Could you copy every line from the material below in which "input" appears?
*** Block opens ***
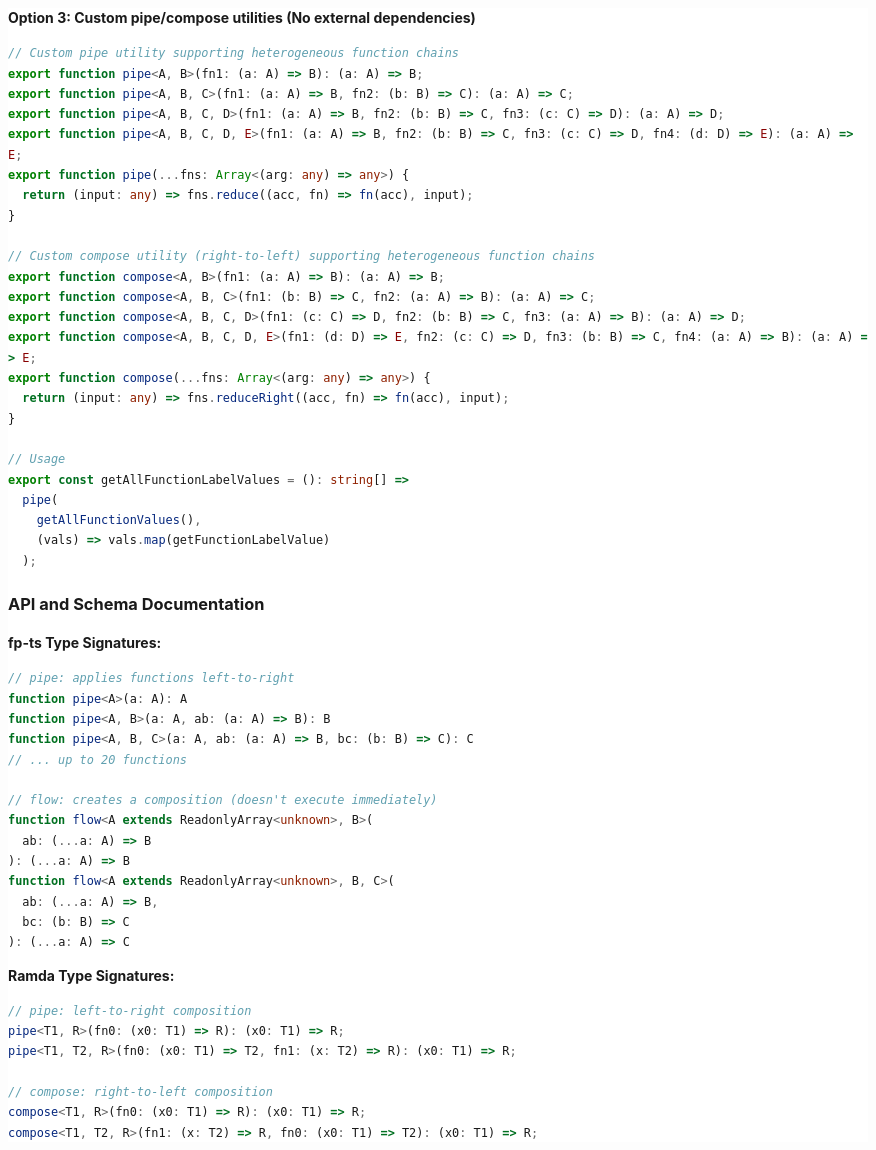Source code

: **Option 3: Custom pipe/compose utilities (No external dependencies)**
```typescript
// Custom pipe utility supporting heterogeneous function chains
export function pipe<A, B>(fn1: (a: A) => B): (a: A) => B;
export function pipe<A, B, C>(fn1: (a: A) => B, fn2: (b: B) => C): (a: A) => C;
export function pipe<A, B, C, D>(fn1: (a: A) => B, fn2: (b: B) => C, fn3: (c: C) => D): (a: A) => D;
export function pipe<A, B, C, D, E>(fn1: (a: A) => B, fn2: (b: B) => C, fn3: (c: C) => D, fn4: (d: D) => E): (a: A) => E;
export function pipe(...fns: Array<(arg: any) => any>) {
  return (input: any) => fns.reduce((acc, fn) => fn(acc), input);
}

// Custom compose utility (right-to-left) supporting heterogeneous function chains
export function compose<A, B>(fn1: (a: A) => B): (a: A) => B;
export function compose<A, B, C>(fn1: (b: B) => C, fn2: (a: A) => B): (a: A) => C;
export function compose<A, B, C, D>(fn1: (c: C) => D, fn2: (b: B) => C, fn3: (a: A) => B): (a: A) => D;
export function compose<A, B, C, D, E>(fn1: (d: D) => E, fn2: (c: C) => D, fn3: (b: B) => C, fn4: (a: A) => B): (a: A) => E;
export function compose(...fns: Array<(arg: any) => any>) {
  return (input: any) => fns.reduceRight((acc, fn) => fn(acc), input);
}

// Usage
export const getAllFunctionLabelValues = (): string[] => 
  pipe(
    getAllFunctionValues(),
    (vals) => vals.map(getFunctionLabelValue)
  );
```

### API and Schema Documentation

**fp-ts Type Signatures:**
```typescript
// pipe: applies functions left-to-right
function pipe<A>(a: A): A
function pipe<A, B>(a: A, ab: (a: A) => B): B
function pipe<A, B, C>(a: A, ab: (a: A) => B, bc: (b: B) => C): C
// ... up to 20 functions

// flow: creates a composition (doesn't execute immediately)
function flow<A extends ReadonlyArray<unknown>, B>(
  ab: (...a: A) => B
): (...a: A) => B
function flow<A extends ReadonlyArray<unknown>, B, C>(
  ab: (...a: A) => B,
  bc: (b: B) => C
): (...a: A) => C
```

**Ramda Type Signatures:**
```typescript
// pipe: left-to-right composition
pipe<T1, R>(fn0: (x0: T1) => R): (x0: T1) => R;
pipe<T1, T2, R>(fn0: (x0: T1) => T2, fn1: (x: T2) => R): (x0: T1) => R;

// compose: right-to-left composition
compose<T1, R>(fn0: (x0: T1) => R): (x0: T1) => R;
compose<T1, T2, R>(fn1: (x: T2) => R, fn0: (x0: T1) => T2): (x0: T1) => R;
```
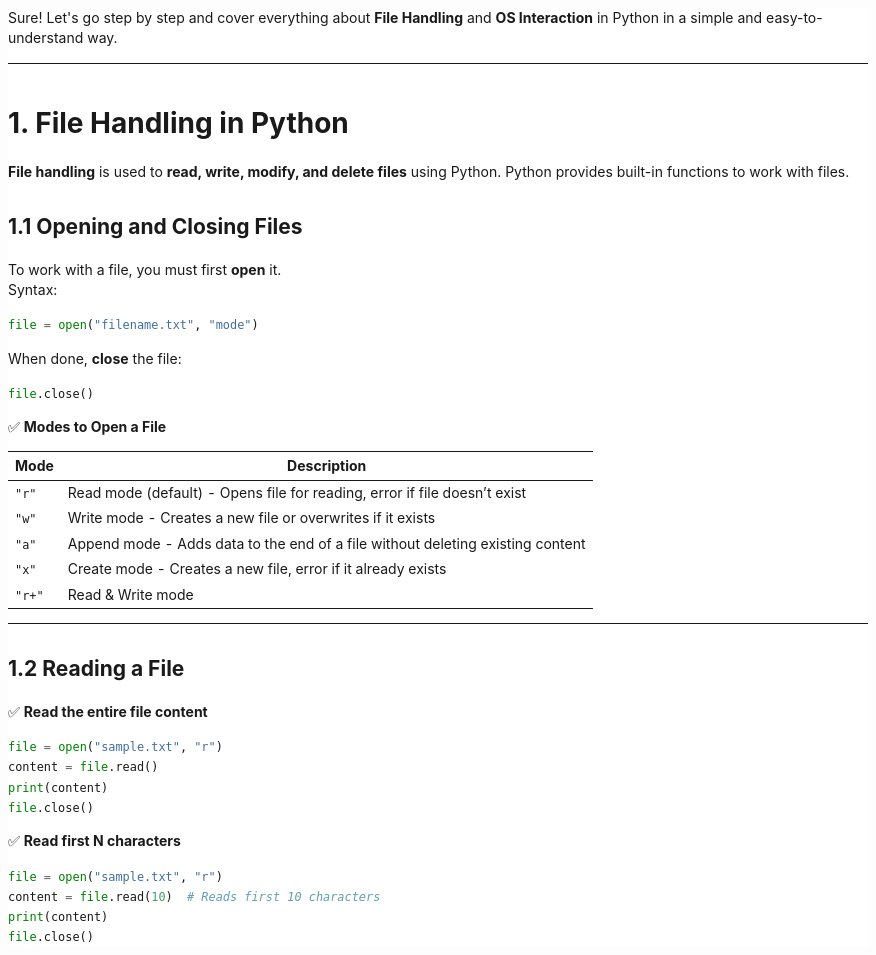 Sure! Let's go step by step and cover everything about **File Handling** and **OS Interaction** in Python in a simple and easy-to-understand way.

---

# **1. File Handling in Python**  

**File handling** is used to **read, write, modify, and delete files** using Python. Python provides built-in functions to work with files.  

## **1.1 Opening and Closing Files**  
To work with a file, you must first **open** it.  
Syntax:  
```python
file = open("filename.txt", "mode")  
```
When done, **close** the file:  
```python
file.close()
```

✅ **Modes to Open a File**  

| Mode  | Description |
|--------|------------|
| `"r"`  | Read mode (default) - Opens file for reading, error if file doesn’t exist |
| `"w"`  | Write mode - Creates a new file or overwrites if it exists |
| `"a"`  | Append mode - Adds data to the end of a file without deleting existing content |
| `"x"`  | Create mode - Creates a new file, error if it already exists |
| `"r+"` | Read & Write mode |

---

## **1.2 Reading a File**  
✅ **Read the entire file content**  
```python
file = open("sample.txt", "r")  
content = file.read()  
print(content)  
file.close()
```

✅ **Read first N characters**  
```python
file = open("sample.txt", "r")  
content = file.read(10)  # Reads first 10 characters  
print(content)  
file.close()
```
*** Block closes ***
--- Output of the task ---
  return (input: any) => fns.reduce((acc, fn) => fn(acc), input);
  return (input: any) => fns.reduceRight((acc, fn) => fn(acc), input);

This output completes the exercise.